[Excerpts from a dataset]

***

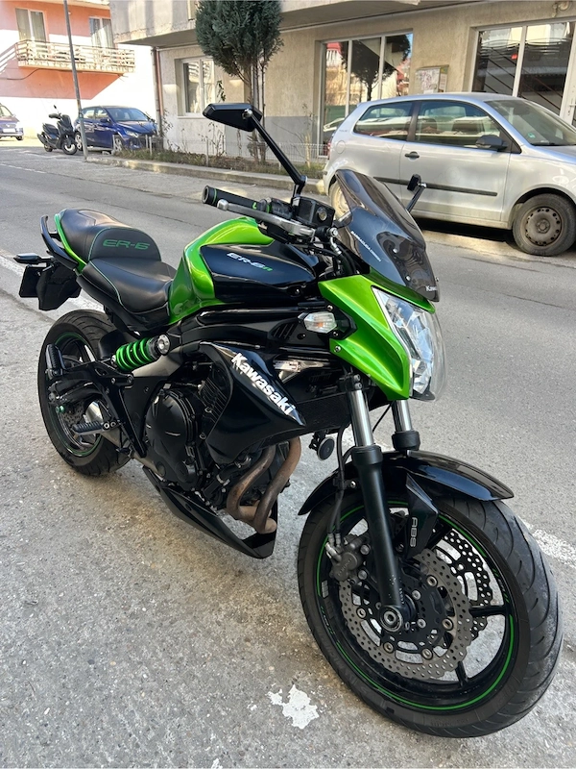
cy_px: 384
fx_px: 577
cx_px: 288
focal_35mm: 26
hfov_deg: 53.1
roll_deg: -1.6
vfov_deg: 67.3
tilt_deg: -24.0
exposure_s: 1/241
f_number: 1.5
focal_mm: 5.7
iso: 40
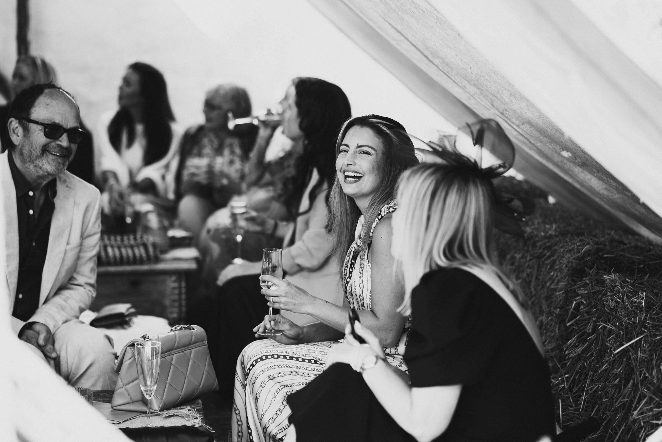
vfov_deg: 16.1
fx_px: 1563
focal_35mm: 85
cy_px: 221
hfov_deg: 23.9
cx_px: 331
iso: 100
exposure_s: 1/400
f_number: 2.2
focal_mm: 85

***

* [EXERCISE AIM]: Could you copy every record above exactly, leaving out the pictures?

* [ANSWER TO THE EXERCISE]:
cy_px: 384
fx_px: 577
cx_px: 288
focal_35mm: 26
hfov_deg: 53.1
roll_deg: -1.6
vfov_deg: 67.3
tilt_deg: -24.0
exposure_s: 1/241
f_number: 1.5
focal_mm: 5.7
iso: 40
vfov_deg: 16.1
fx_px: 1563
focal_35mm: 85
cy_px: 221
hfov_deg: 23.9
cx_px: 331
iso: 100
exposure_s: 1/400
f_number: 2.2
focal_mm: 85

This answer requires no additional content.